**Task item**
When a line of the records below contains the string "size", copy that whole line.

**Record excerpts**
╔══

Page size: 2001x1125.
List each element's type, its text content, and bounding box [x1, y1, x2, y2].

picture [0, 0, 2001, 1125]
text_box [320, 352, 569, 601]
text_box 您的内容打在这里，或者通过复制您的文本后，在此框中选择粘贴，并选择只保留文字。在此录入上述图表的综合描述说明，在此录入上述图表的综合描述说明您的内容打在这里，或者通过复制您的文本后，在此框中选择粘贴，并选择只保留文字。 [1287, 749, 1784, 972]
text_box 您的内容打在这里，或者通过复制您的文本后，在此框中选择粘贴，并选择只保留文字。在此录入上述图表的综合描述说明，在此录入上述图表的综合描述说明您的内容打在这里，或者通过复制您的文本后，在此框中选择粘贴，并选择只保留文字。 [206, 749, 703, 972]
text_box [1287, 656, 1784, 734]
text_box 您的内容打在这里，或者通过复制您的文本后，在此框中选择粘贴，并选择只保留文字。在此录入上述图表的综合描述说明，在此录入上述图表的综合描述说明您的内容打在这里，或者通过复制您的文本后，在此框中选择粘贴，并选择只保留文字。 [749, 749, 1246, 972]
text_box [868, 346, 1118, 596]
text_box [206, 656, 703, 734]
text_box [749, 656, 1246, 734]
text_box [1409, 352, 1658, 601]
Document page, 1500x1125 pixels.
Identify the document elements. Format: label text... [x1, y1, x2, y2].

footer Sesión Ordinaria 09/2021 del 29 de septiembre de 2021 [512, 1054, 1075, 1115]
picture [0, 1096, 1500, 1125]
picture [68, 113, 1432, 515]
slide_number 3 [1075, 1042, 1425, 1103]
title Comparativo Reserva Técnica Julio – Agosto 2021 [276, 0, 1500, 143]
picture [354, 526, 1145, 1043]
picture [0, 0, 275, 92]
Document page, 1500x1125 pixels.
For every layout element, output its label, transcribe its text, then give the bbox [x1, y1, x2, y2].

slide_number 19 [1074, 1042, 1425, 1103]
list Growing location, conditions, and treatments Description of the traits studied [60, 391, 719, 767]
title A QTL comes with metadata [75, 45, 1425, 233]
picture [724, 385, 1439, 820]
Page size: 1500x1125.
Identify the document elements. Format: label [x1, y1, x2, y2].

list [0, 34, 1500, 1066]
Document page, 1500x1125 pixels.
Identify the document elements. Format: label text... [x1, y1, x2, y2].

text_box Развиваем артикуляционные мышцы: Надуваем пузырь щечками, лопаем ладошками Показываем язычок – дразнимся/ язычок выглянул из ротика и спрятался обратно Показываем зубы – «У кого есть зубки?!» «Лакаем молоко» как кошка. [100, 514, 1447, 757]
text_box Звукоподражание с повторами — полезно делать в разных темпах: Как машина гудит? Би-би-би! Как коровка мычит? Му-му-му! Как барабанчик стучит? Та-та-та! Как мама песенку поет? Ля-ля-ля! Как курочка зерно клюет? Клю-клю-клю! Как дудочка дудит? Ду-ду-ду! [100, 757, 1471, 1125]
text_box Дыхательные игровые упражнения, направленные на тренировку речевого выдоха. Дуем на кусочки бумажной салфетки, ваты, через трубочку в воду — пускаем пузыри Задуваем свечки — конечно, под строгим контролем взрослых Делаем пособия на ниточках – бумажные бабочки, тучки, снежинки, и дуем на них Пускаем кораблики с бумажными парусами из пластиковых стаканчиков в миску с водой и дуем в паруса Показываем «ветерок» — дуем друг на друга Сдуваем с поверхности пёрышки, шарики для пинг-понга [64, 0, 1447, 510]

╚══

**Solution for this task**
Page size: 2001x1125.
Page size: 1500x1125.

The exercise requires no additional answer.